About as far removed from Duck Hunt as you can get, Call of the Wild requires you to take great care in pursuing your prey. You’ll gain just as much from the game’s auditory cues, like the sound of branches cracking under your feet, as you do from glancing at the on-screen indicator that indicates how stealthy you’re being. Patience is absolutely critical, not least because of the size of Call of the Wild’s arenas; one with a North American theme, the other inspired by European hunting grounds. The inclusion of a mere two maps may seem stingy but they’re so vast, taking a minimum of twenty minutes to traverse on an ATV, that you won’t feel the least bit short changed.
Nor are the hunting grounds endless forests of procedurally generated trees; aside from pushing your way through the undergrowth you’ll clamber over rolling hills, cross abandoned railway bridges and traipse through cornfields. Fast travel options do become available, as does the aforementioned ATV, but it’ll still take you at least twenty minutes to drive across each of the massive maps. As a result, if you spook an animal it won’t simply round the corner and slam into an invisible wall, it’ll bolt to safety in the undergrowth. Far from being mere dumb targets, Call of the Wild’s animals act in a realistic manner, to the point of requiring sleep and sustenance.
If you manage to wound an animal there’s a good chance you can follow the blood trail till it expires, but if not, then it’s advisable you find another set of tracks and try again. Yet far from being frustrating, losing your quarry just reminds you to take more care next time. You’ll spend far more time trailing your prey or lurking in wait near a water source than you do taking shots. Just laying there, waiting for an animal to wander into view is oddly relaxing. Animal density is a little on the low side which may well be true to life, but if your idea of hunting is dispatching seven animals in the space of as many minutes then Call of the Wild isn’t for you. Be prepared to take your time, however, and you’ll end up losing yourself in the hunt.
Conversely, if the idea of killing virtual animals is anathema to you, then the game’s still worth a look. I spent a good ten minutes wandering alongside a river, just marvelling at everything around me, doing a double take when I saw a deer emerge from the undergrowth. Though, the lack of a proper photo mode does the game’s stunning scenery a disservice, an issue that could easily be addressed with a patch. Another oddity is that while you can, in theory, be killed by the animals, none of them showed any inclination to attack me, all preferring flight to fight. I didn’t expect to find myself duking it out with laserbears or robodeer, but at no point did I feel remotely threatened, even when stalking a group of grizzlies.
Nevertheless, theHunter: Call of the Wild is a beautiful time-sink which will satisfy both hunting aficionados and those with a taste for more sedate, less intrusive open world exploration.

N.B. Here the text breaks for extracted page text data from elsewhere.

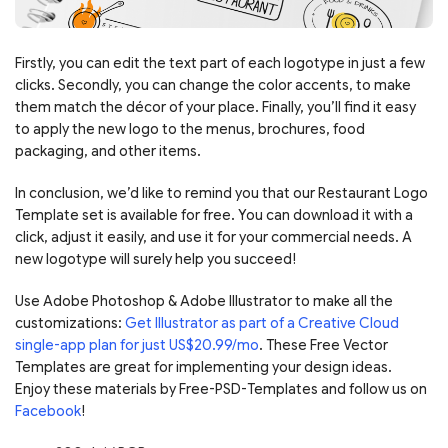
Firstly, you can edit the text part of each logotype in just a few
clicks. Secondly, you can change the color accents, to make
them match the décor of your place. Finally, you’ll find it easy
to apply the new logo to the menus, brochures, food
packaging, and other items.
In conclusion, we’d like to remind you that our Restaurant Logo
Template set is available for free. You can download it with a
click, adjust it easily, and use it for your commercial needs. A
new logotype will surely help you succeed!
Use Adobe Photoshop & Adobe Illustrator to make all the
customizations:
Get Illustrator as part of a Creative Cloud
single-app plan for just US$20.99/mo
. These Free Vector
Templates are great for implementing your design ideas.
Enjoy these materials by Free-PSD-Templates and follow us on
Facebook
!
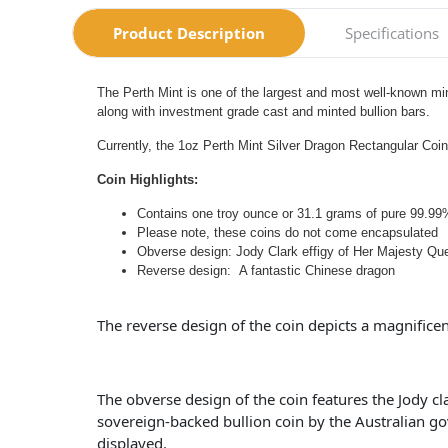
Product Description
Specifications
The Perth Mint is one of the largest and most well-known min
along with investment grade cast and minted bullion bars.
Currently, the 1oz Perth Mint Silver Dragon Rectangular Coin 
Coin Highlights:
Contains one troy ounce or 31.1 grams of pure 99.99%
Please note, these coins do not come encapsulated
Obverse design: Jody Clark effigy of Her Majesty Que
Reverse design: A fantastic Chinese dragon
The reverse design of the coin depicts a magnificent
The obverse design of the coin features the Jody c
sovereign-backed bullion coin by the Australian gov
displayed.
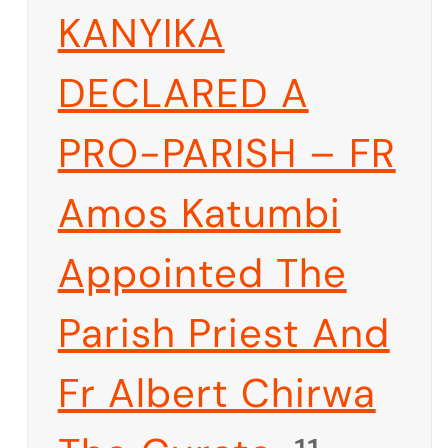
KANYIKA
DECLARED A
PRO-PARISH – FR
Amos Katumbi
Appointed The
Parish Priest And
Fr Albert Chirwa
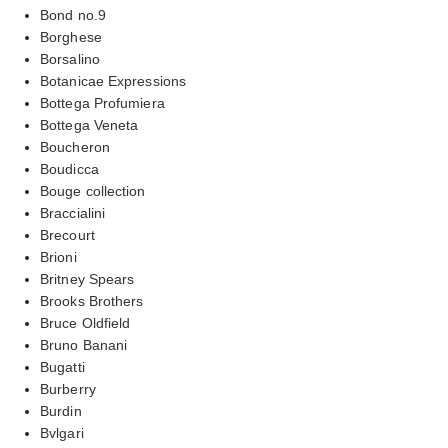
Bond no.9
Borghese
Borsalino
Botanicae Expressions
Bottega Profumiera
Bottega Veneta
Boucheron
Boudicca
Bouge collection
Braccialini
Brecourt
Brioni
Britney Spears
Brooks Brothers
Bruce Oldfield
Bruno Banani
Bugatti
Burberry
Burdin
Bvlgari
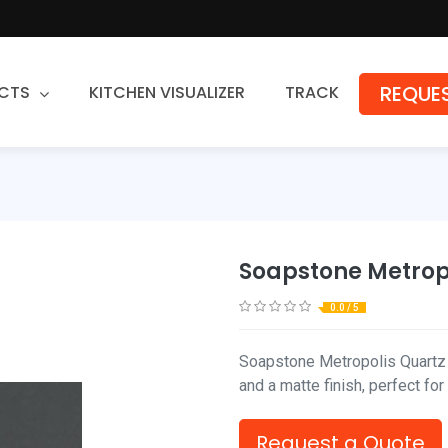
REQUES
CTS
KITCHEN VISUALIZER
TRACK
Countertops
Granite
Quartz
Soapstone Metrop
Stone Fabrication
0.0 / 5
Soapstone Metropolis Quartz 
and a matte finish, perfect fo
Request a Quote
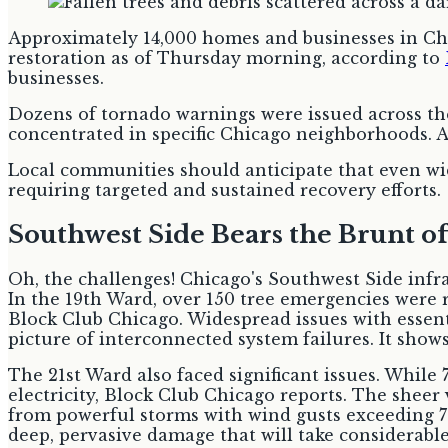
Approximately 14,000 homes and businesses in Chic
restoration as of Thursday morning, according to
businesses.
Dozens of tornado warnings were issued across the
concentrated in specific Chicago neighborhoods. A l
Local communities should anticipate that even wide
requiring targeted and sustained recovery efforts.
Southwest Side Bears the Brunt 
Oh, the challenges! Chicago's Southwest Side infra
In the 19th Ward, over 150 tree emergencies were r
Block Club Chicago. Widespread issues with essent
picture of interconnected system failures. It shows
The 21st Ward also faced significant issues. While
electricity, Block Club Chicago reports. The sheer
from powerful storms with wind gusts exceeding 70 
deep, pervasive damage that will take considerable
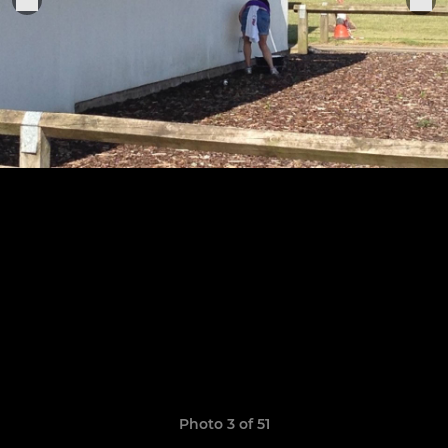
Photo 3 of 51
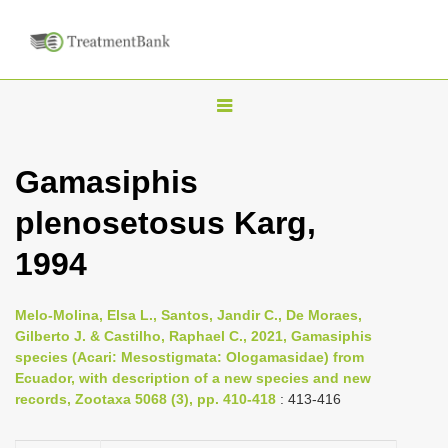
T
o
g
Gamasiphis
g
plenosetosus Karg,
l
e
1994
n
a
Melo-Molina, Elsa L., Santos, Jandir C., De Moraes,
v
Gilberto J. & Castilho, Raphael C., 2021, Gamasiphis
i
species (Acari: Mesostigmata: Ologamasidae) from
Ecuador, with description of a new species and new
g
records, Zootaxa 5068 (3), pp. 410-418
: 413-416
a
t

If you fall into the former category you’ll be catered for by the game’s varied animals species, from foxes through to bison, the wealth of experience-linked weaponry and upgrades and the slow-paced but ultimately rewarding nature of the hunt.
If you wouldn’t normally touch a hunting game, I’d urge you to view theHunter: Call of the Wild as the ultimate “walking simulator” and give it a fair shake of the shotgun. I don’t regret the many rewarding hours I ploughed into this engaging, immersive safari and can see myself returning to theHunter: Call of the Wild’s wonderful wilderness again and again.
I still want laserbears, though. And I never did catch up with that deer.